The man behind the cash register was broad-shouldered. His skin was as close to pitch-black as Phillip had ever seen. He had thick muscles bulging out of his shirt and slightly graying hair. He wore cool sunglasses—the kind that have mirrors for lenses, so when you look at him you’re looking back at yourself. There was a tag pinned to his shirt that said MY NAME IS SAM, but after his Hall Monitor mistake, Phillip wasn’t about to jump to any conclusions.
“Hello,” the man said. “What do you have there?”
“A bag of chips,” said Phillip. The man hit a key on the cash register.
“Fifty cents,” the cash register said. Phillip smiled. He had never heard a talking cash register.
“What else do you have?”
“A can of root beer,” said Phillip. The man hit another key.
“Fifty cents,” the cash register said.
“Is that it?” the man asked.
“That’s all,” said Phillip.
“Your total is one dollar,” the cash register said. The man held out his hand, and Phillip placed the dollar bill in it. The man hit another key, and the drawer to the cash register opened.
“You have zero change,” the cash register said.
“That is so cool,” said Phillip.
“Have a
nice day,” the man replied. Phillip looked around at the tables.
“Is there any ketchup?”
“What for?”
“My potato chips.”
“I’ll bring a bottle out.”
Phillip made himself comfortable at a table near a window. The chair made a squeak each time he leaned forward to sip his root beer.
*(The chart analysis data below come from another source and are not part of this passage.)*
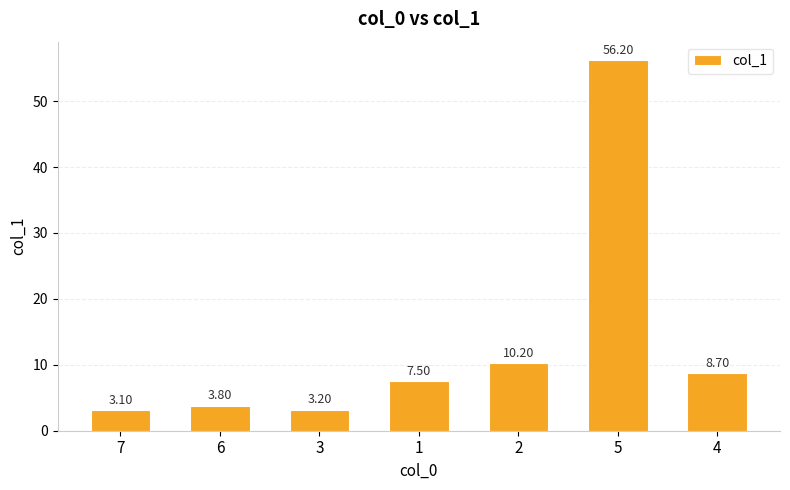

Reading right to left, what are all the values shown in this chart?

4=8.7	5=56.2	2=10.2	1=7.5	3=3.2	6=3.8	7=3.1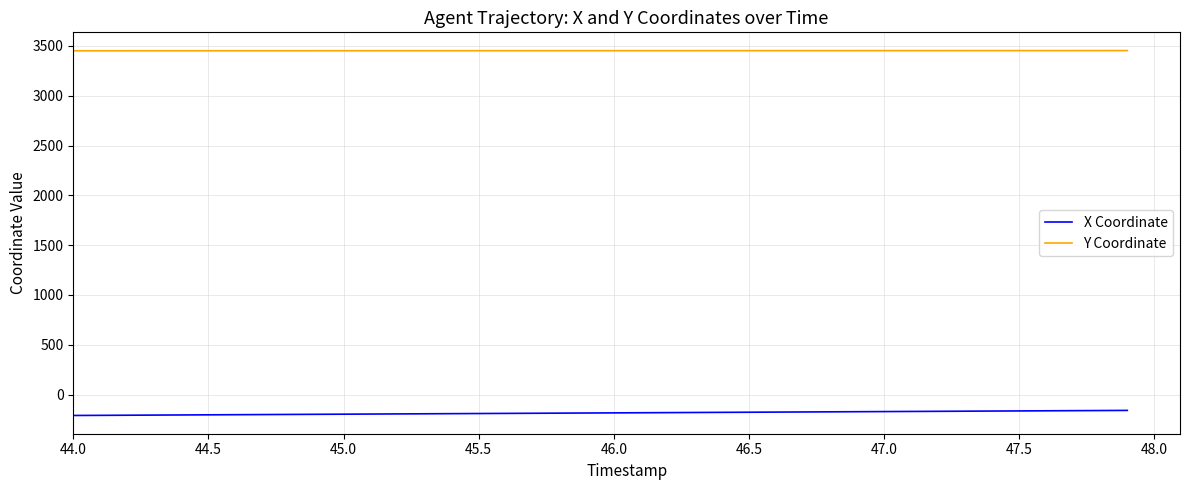

Which series has the largest total across all categories?

Y Coordinate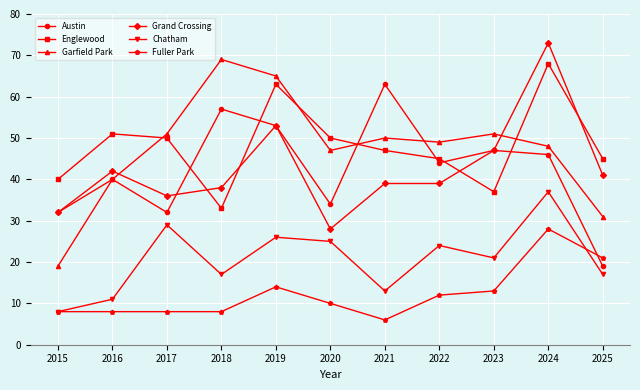

Rank the series at 2024 from highest to lowest value.

Grand Crossing, Englewood, Garfield Park, Austin, Chatham, Fuller Park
“You know,” said the cashier, who was suddenly standing next to him holding a ketchup bottle, “you’re only the second person I’ve ever met who dips potato chips in ketchup. You wouldn’t happen to be related to Veola, would you?”
“She’s my aunt,” said Phillip.
“So you’re Veola’s nephew. She told me you were coming to live with her. My name is Sam.” He held out his hand. Phillip shook it, like Aunt Veola had shaken his.
“I’m Phillip.”
“You seem kind of down in the dumps, Phillip.”
“How did you know that?”
“Your tone of voice.”
“I had a rough day,” Phillip admitted.
“Sounds like the new-kid blues. It’s hard to get used to a strange new place,” said Sam. “Especially Hardingtown.”
“Does everybody in Hardingtown play dodgeball?” Phillip asked.
“They don’t call it the tuna-fish capital of the world,” said Sam. He went back to his cash register and rang up a smiling woman’s order. He chatted with the customers as he worked, and they returned his friendliness. He seemed like the kind of guy you could talk to. When Sam was done, he came back to Phillip’s table, the smell of Dodgeballburgers still clinging to his shirt.
“Can I ask you a question, Sam?”
“Go ahead.”
“When you were a kid, did you ever feel like you were…” Phillip searched for the right words. “…like you were different?”